JS & H. CONSTRUCTION CO. v. Richmond County Hosp. Auth.

Decision Date30 January 1973
Docket NumberNo. 72-1961.,72-1961.
PartiesJ. S. & H. CONSTRUCTION COMPANY, Plaintiff-Appellant, v. RICHMOND COUNTY HOSPITAL AUTHORITY et al., Defendants-Appellees.
CourtU.S. Court of Appeals — Fifth Circuit

Thomas R. Burnside, Jr., Augusta, Ga., Lewis, Mitchell & Moore, McLean, Va., Paul J. Walstad, Vienna, Va., for plaintiff-appellant.

Robert C. Norman, Augusta, Ga., Samuel C. Waller, Augusta, Ga., Luther P. House, Jr., Kent P. Smith, Atlanta, Ga., for defendants-appellees.

Before RIVES, THORNBERRY and GOLDBERG, Circuit Judges.

THORNBERRY, Circuit Judge:

J. S. & H. Construction Company, plaintiff below in this diversity case, appeals from the district court's order staying further proceedings pending arbitration between J. S. & H. and defendant-appellee George A. Fuller Company.1 We affirm.

George A. Fuller Company, a Maryland corporation with its principal place of business in New York, contracted as prime contractor with Richmond County Hospital Authority, Augusta, Georgia, to build a university hospital. The "General Conditions" of the prime contract included a provision that the parties would submit contract disputes to arbitration and that neither party had "a right of legal action" based on the contract until the arbitrators reached a decision.2 Fuller then entered into a subcontract with J. S. & H. Construction Company, a legal entity of New Mexico, under which J. S. & H. was to furnish labor and materials for the construction of the hospital. The subcontract contained no express arbitration provision, but it incorporated by reference the "General Conditions" of the prime contract and explicitly provided that the subcontractor assumed toward the prime contractor those responsibilities and obligations which the prime contractor assumed toward the Hospital Authority in the prime contract.3 Fuller and its surety, Aetna Casualty and Surety Company, executed a payment bond which guaranteed prompt payment for labor and materials used in the project and which provided that any action to recover on the bond must be brought within one year after Fuller ceased working on the project.

> **WHAT THE TASK REQUIRES**
Reproduce the court opinion between "CourtU.S. Court of" and "Company.1 We affirm.", inclusive, substituting "Atlanta, Ga." for every "Augusta, Ga.". The data have no connection to the court opinion above.

> **DATA**

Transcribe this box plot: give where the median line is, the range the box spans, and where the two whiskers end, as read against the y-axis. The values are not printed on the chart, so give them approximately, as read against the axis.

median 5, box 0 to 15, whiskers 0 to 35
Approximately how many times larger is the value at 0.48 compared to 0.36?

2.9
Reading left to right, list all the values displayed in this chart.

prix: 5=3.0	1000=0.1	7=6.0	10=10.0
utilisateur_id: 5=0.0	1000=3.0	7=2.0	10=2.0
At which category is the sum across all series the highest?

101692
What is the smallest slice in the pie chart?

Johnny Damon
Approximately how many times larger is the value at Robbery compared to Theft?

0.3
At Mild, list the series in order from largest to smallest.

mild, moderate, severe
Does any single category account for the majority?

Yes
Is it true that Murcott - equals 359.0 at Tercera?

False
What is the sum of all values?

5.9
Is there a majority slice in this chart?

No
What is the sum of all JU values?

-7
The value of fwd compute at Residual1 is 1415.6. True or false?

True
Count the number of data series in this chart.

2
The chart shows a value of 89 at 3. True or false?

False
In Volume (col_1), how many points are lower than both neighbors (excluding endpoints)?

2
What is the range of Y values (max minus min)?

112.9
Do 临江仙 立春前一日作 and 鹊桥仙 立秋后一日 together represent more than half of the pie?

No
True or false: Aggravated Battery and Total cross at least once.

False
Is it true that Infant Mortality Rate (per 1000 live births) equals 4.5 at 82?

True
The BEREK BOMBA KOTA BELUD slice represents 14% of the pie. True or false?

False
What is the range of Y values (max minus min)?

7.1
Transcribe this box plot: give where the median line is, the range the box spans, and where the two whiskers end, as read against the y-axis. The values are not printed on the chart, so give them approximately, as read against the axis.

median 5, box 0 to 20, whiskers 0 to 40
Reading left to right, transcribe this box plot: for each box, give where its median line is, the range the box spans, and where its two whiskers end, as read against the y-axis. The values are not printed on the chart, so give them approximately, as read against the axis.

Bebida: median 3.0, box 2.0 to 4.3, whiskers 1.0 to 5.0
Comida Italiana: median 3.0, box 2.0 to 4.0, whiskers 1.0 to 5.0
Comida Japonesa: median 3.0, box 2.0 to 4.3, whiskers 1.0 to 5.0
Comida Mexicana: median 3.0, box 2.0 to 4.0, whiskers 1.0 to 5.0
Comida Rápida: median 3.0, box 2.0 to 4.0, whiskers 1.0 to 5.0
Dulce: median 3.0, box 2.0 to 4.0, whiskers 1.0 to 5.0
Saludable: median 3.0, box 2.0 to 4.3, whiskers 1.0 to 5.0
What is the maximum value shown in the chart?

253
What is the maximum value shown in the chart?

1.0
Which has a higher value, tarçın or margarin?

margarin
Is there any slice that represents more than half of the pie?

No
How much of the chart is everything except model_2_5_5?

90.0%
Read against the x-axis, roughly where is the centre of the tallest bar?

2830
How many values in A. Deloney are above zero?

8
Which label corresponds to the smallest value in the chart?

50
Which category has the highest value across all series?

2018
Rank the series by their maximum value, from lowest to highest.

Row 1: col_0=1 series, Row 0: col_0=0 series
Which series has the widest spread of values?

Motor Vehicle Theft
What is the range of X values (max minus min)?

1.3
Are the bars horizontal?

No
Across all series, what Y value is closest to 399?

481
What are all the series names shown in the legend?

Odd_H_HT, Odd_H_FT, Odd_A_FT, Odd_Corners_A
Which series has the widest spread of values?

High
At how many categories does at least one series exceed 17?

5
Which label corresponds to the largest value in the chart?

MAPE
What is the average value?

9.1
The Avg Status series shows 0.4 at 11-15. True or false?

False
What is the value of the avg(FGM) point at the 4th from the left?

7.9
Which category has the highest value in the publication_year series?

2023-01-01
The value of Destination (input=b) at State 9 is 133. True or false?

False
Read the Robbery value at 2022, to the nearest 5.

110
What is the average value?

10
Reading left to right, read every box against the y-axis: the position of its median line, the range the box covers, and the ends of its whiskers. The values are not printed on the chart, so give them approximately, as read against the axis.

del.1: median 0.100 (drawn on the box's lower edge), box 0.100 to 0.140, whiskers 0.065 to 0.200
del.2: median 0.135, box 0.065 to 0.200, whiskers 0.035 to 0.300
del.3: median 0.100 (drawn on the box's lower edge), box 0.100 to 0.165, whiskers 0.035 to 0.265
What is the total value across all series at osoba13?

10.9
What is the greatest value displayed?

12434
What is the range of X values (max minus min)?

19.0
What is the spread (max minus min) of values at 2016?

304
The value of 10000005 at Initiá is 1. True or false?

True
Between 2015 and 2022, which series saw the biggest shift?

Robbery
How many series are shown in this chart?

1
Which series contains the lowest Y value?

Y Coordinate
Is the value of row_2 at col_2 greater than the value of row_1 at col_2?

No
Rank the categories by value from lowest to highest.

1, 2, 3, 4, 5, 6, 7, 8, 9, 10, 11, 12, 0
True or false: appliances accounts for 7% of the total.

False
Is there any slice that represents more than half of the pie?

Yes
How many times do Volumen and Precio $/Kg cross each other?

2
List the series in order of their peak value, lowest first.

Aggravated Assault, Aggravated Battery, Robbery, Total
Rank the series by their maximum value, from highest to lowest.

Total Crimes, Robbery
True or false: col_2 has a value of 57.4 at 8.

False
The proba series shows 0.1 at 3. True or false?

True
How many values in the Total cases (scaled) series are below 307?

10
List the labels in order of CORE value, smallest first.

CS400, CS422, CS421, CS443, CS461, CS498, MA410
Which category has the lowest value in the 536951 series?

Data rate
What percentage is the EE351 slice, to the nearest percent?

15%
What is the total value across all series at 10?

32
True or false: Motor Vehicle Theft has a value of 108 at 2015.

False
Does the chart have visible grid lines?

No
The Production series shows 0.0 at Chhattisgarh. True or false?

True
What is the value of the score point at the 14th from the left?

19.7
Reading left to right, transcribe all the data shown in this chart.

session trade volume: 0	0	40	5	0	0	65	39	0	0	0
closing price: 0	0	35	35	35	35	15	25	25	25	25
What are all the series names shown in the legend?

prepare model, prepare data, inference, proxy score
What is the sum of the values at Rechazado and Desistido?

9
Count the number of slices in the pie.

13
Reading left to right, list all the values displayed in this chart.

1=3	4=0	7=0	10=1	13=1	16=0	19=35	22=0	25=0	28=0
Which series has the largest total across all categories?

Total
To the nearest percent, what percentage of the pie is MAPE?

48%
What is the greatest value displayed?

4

> **RESPONSE TO THE EXERCISE**
CourtU.S. Court of Appeals — Fifth Circuit

Thomas R. Burnside, Jr., Atlanta, Ga., Lewis, Mitchell & Moore, McLean, Va., Paul J. Walstad, Vienna, Va., for plaintiff-appellant.

Robert C. Norman, Atlanta, Ga., Samuel C. Waller, Atlanta, Ga., Luther P. House, Jr., Kent P. Smith, Atlanta, Ga., for defendants-appellees.

Before RIVES, THORNBERRY and GOLDBERG, Circuit Judges.

THORNBERRY, Circuit Judge:

J. S. & H. Construction Company, plaintiff below in this diversity case, appeals from the district court's order staying further proceedings pending arbitration between J. S. & H. and defendant-appellee George A. Fuller Company.1 We affirm.